Ist eine große elfische Burg, die am Himmel über den Krater in dem der Urpilz steht, schwebt. Der Stein, auf dem sie steht, brennt seit Ewigkeiten und beständig fällt Asche herab. In der Burg selbst lebt Morganth ein Elf. Er sucht das Tor, welches in die Welt führt, aus welcher die Elfen geflohen waren. Er weiß nicht, dass die Überreste im großen Schlosshof liegen, der einst ein blühender Garten war. Auf der Ascheburg wächst nichts. Da alles, was eine Pflanze zum Leben bräuchte, von dem magischen Brand verzehrt wird. Die Burg schwebt nur durch die verschiedenen Zauber, die hier aufeinandergeprallt sind. Fällt sie, stirbt Morganth, stirbt Morganth, fällt sie. Und wenn sie fällt, zerstört sie den Urpilz und somit nach und nach auch die Sporlinge, da nur durch seine Großsporen die Sporlinge neue Dorfpilze züchten können.

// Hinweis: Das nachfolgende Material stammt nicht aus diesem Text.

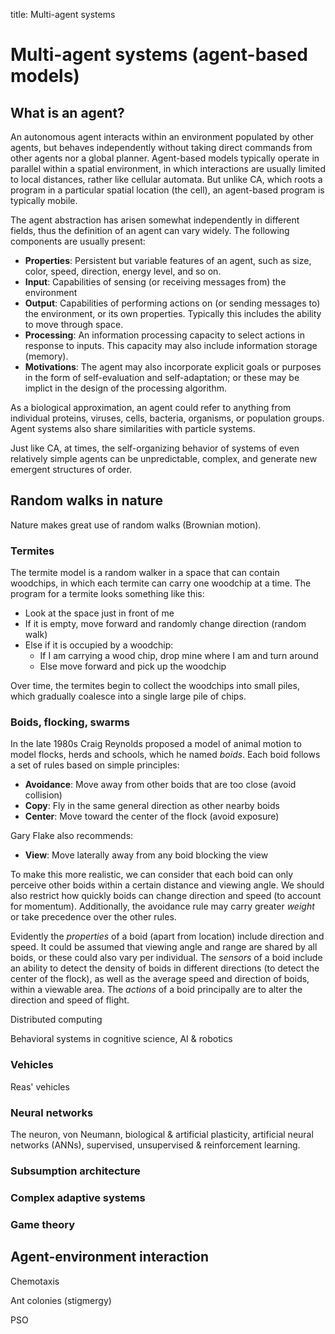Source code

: title: Multi-agent systems


# Multi-agent systems (agent-based models)

## What is an agent?

An autonomous agent interacts within an environment populated by other agents, but behaves independently without taking direct commands from other agents nor a global planner. Agent-based models typically operate in parallel within a spatial environment, in which interactions are usually limited to local distances, rather like cellular automata. But unlike CA, which roots a program in a particular spatial location (the cell), an agent-based program is typically mobile. 

The agent abstraction has arisen somewhat independently in different fields, thus the definition of an agent can vary widely. The following components are usually present:

- **Properties**: Persistent but variable features of an agent, such as size, color, speed, direction, energy level, and so on. 
- **Input**: Capabilities of sensing (or receiving messages from) the environment
- **Output**: Capabilities of performing actions on (or sending messages to) the environment, or its own properties. Typically this includes the ability to move through space.
- **Processing**: An information processing capacity to select actions in response to inputs. This capacity may also include information storage (memory).
- **Motivations**: The agent may also incorporate explicit goals or purposes in the form of self-evaluation and self-adaptation; or these may be implict in the design of the processing algorithm.

As a biological approximation, an agent could refer to anything from individual proteins, viruses, cells, bacteria, organisms, or population groups. Agent systems also share similarities with particle systems.

Just like CA, at times, the self-organizing behavior of systems of even relatively simple agents can be unpredictable, complex, and generate new emergent structures of order. 

## Random walks in nature

Nature makes great use of random walks (Brownian motion). 

### Termites

The termite model is a random walker in a space that can contain woodchips, in which each termite can carry one woodchip at a time. The program for a termite looks something like this:

- Look at the space just in front of me
- If it is empty, move forward and randomly change direction (random walk)
- Else if it is occupied by a woodchip:
	- If I am carrying a wood chip, drop mine where I am and turn around
	- Else move forward and pick up the woodchip
	
Over time, the termites begin to collect the woodchips into small piles, which gradually coalesce into a single large pile of chips.

### Boids, flocking, swarms

In the late 1980s Craig Reynolds proposed a model of animal motion to model flocks, herds and schools, which he named *boids*. Each boid follows a set of rules based on simple principles:

- **Avoidance**: Move away from other boids that are too close (avoid collision)
- **Copy**: Fly in the same general direction as other nearby boids
- **Center**: Move toward the center of the flock (avoid exposure)

Gary Flake also recommends:

- **View**: Move laterally away from any boid blocking the view

To make this more realistic, we can consider that each boid can only perceive other boids within a certain distance and viewing angle. We should also restrict how quickly boids can change direction and speed (to account for momentum). Additionally, the avoidance rule may carry greater *weight* or take precedence over the other rules.

Evidently the *properties* of a boid (apart from location) include direction and speed. It could be assumed that viewing angle and range are shared by all boids, or these could also vary per individual. The *sensors* of a boid include an ability to detect the density of boids in different directions (to detect the center of the flock), as well as the average speed and direction of boids, within a viewable area. The *actions* of a boid principally are to alter the direction and speed of flight. 





Distributed computing

Behavioral systems in cognitive science, AI & robotics




### Vehicles

Reas' vehicles

### Neural networks

The neuron, von Neumann, biological & artificial plasticity, artificial neural networks (ANNs), supervised, unsupervised & reinforcement learning.

### Subsumption architecture

### Complex adaptive systems

### Game theory

## Agent-environment interaction

Chemotaxis

Ant colonies (stigmergy)

PSO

Die Ascheburg wie Salrius sie im Projekt ABC beschreibt:
Die Ascheburg schwebt seit einigen Jahrhunderten über einem Krater. Sie befindet sich auf dem Zentralkontinent Zyamels. In ihr wurde mächtige Magie freigesetzt, welche bis heute verbrennt. Deshalb lodert der Fels, auf dem die Burg steht und beständig schwebt fruchtbare von Magie durchtränkte Asche herab und düngt den Krater, in welchem der Urpilz steht. Legenden berichten davon, dass ein Elf im Krieg sein Leben gelassen hat, als er unter dieser Burg einen Zauber gewirkt hatte.

Bau der Kinder Ang`Rans

Ein unterirdischer Sporlingsbau von Pilzwesen, die mit Blattschneiderameisen in Symbiose zusammen leben. Für sie ist es schlimm, dass die Welt oben eine Ödnis ist. Sie müssen inzwischen weite Strecken durch ein selbst gebautes Höhlensystem reisen, um an frisches Laub für ihren Dorfpilz Ang’Ran  zu kommen. Die Zentralhöhle dehnt sich um den Dorfpilz aus. Die Wege hinab sind spiralförmig um diese Höhle hinabgebaut. Von dieser Spirale gehen die anderen Höhlen ab, in denen die Sporlinge leben. Riesige Ameisen leben als Tiere der Kinder Ang’Rans in diesen Höhlen, diese wohnen im Dorfpilz. Sie ernähren ihn, damit er wächst, sie ernähren sich aber auch von ihm. Jeder Sporling hat auch einen Ameisenstamm in seinem Kopf. Sie sehen aus wie die Ausporlinge, nur dass ihre Kappe kegelförmig ist und zerfurcht, weil da ja die Ameisen drin leben. Im Laufe des Lebens eines solchen Sporlings wird die Kappe größer. Für sie ist es normal, irgendwann mit ihrem Dorfpilz zu verschmelzen und zu einem unbeweglichen Pilz zu werden. Stirbt aber der Ameisenstamm in ihrem Kopf, werden sie wahnsinnig und dann sterben auch sie. Auf diese Weise kann nur durch eine Großspore des Urpilzes ein neuer Dorfpilz entstehen.